Auch Bruno Latour ist ein geopolitischer Denker auf den Spuren von Carl Schmitt. In seinen Gifford Lectures postuliert Latour, dass um die Zukunft „unseres Planeten“ ein Krieg geführt werde, in dem sich niemand neutral erklären könne. In diesem Krieg gehe es darum, ob man sich auf die Seite von Gaia stelle, der Erde als Lebewesen, oder zu ihren Gegnerinnen gehöre. Diese Frage könne nicht durch einen unparteilichen Schiedspruch gelöst werden, sondern nur durch Krieg zwischen diesen beiden Lagern. Bei Latour führen diesen Krieg Kollektive menschlicher und nicht-menschlicher Agenten. Latour fordert uns auf, gegen die Feinde der Erde Stellung zu beziehen, alles andere bedeute, das Politische aufzugeben. Die Geopolitik des Anthropozäns politisiere die ganze Erde – fast wie bei Tolkien, merkt Werber noch an. Wer sich jetzt die Augen reibt angesichts des bellizistischen Vokabulars, der oder die sollte sich vielleicht noch einmal sorgfältig in Latours Schriften einlesen, bevor man sich Latour als intellektuellen Held einer hybriden Geographie zurechtlegt.
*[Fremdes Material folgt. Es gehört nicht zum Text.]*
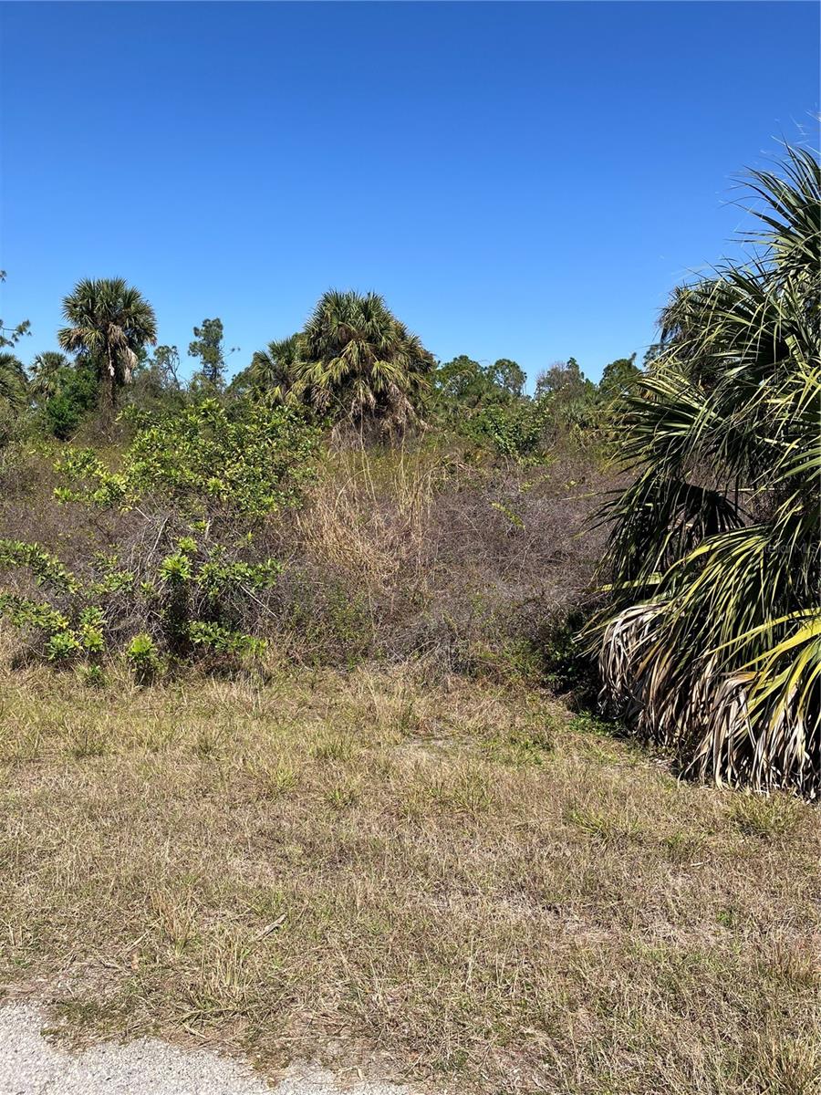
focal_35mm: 28
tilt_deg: -4.4
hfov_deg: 49.7
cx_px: 410
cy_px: 548
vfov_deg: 63.4
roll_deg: -0.2
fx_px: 885
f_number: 1.8
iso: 32
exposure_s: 1/2024
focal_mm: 3.99
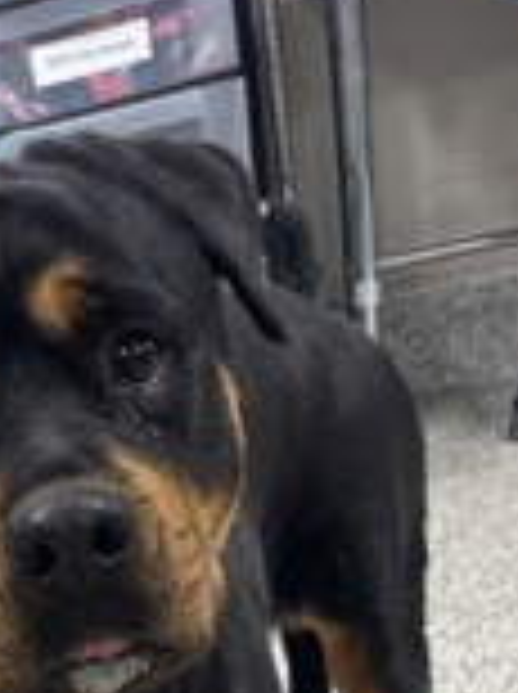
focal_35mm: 71
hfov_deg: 19.7
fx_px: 1421
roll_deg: +10.7
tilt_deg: -25.4
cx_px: -70
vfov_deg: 24.7
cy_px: 842
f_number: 1.6
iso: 125
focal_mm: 5.96
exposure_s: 1/76
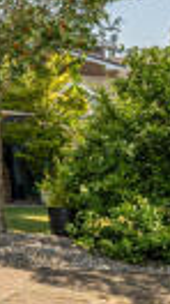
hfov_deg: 10.9
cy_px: 43
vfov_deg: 25.0
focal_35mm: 83
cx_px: -303
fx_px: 667
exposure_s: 1/800
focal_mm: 15
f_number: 8
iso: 400
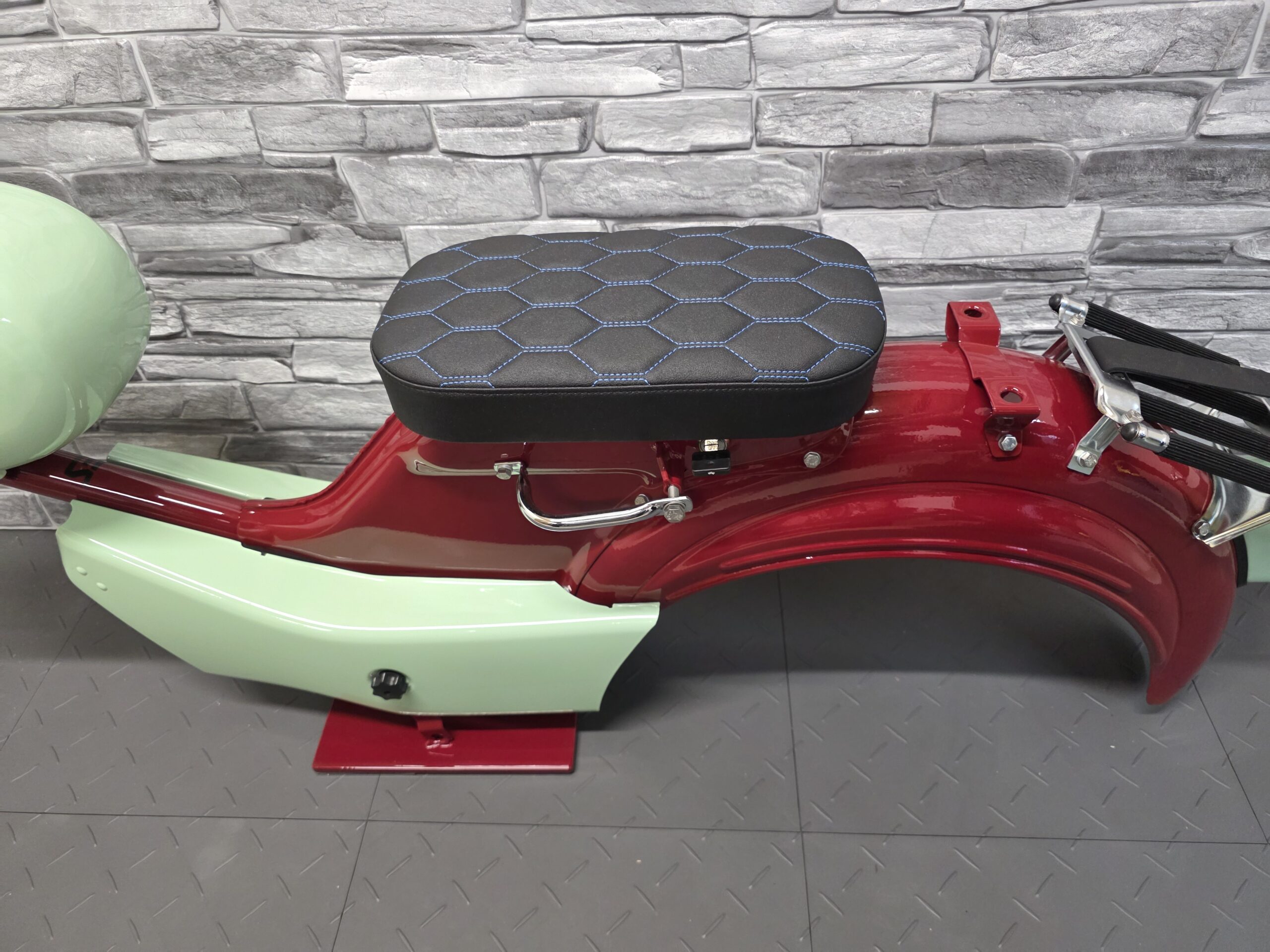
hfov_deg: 73.9
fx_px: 844
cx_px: 635
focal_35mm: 23
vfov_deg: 58.9
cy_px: 476
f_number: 1.7
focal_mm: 6.3
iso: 500
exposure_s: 1/100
Michel Foucault schrieb: „Man muss unter dem Frieden den Krieg herauslesen“ (Foucault, 1986:12). Ist die Metapher des „allgegenwärtigen Krieges“ (Gregory) vielleicht noch wörtlicher und weitgehender zu lesen? Als Krieg der Erde mit sich selbst? Wenn wir anfangen, so zu denken, haben wir die Axiome des geopolitischen Denkstils bereits verinnerlicht. Aber als „kritische“ Geographinnen sollten wir uns eine anti-geopolitische Haltung zumindest immer wieder als Denkmöglichkeit offen halten. Das würde bedeuten, dass wir uns die Denkstile von Schmitt, Ratzel, Mackinder, aber eben auch von Deleuze/Guattari, Hardt/Negri und Latour immer mit einer kritischen Distanz aneignen. Was für Schmitt, Ratzel und Konsorten als eine politische Selbstverständlichkeit gilt, geht bei „linken“ Denkerinnen allzugern in Vergessenheit. Es gibt eben auch eine „linke“ Geopolitik, wie Niels Werber in seinem wichtigen Buch aufgezeigt hat. Anti-geopolitisch denken würde bedeuten, Foucault vom Kopf auf die Füsse zu stellen: Man muss unter dem Krieg immer schon den Frieden herauslesen. Ja, im Raume lesen wir die Spuren der Gewalt und des Krieges. Aber ebenso diejenigen des Friedens.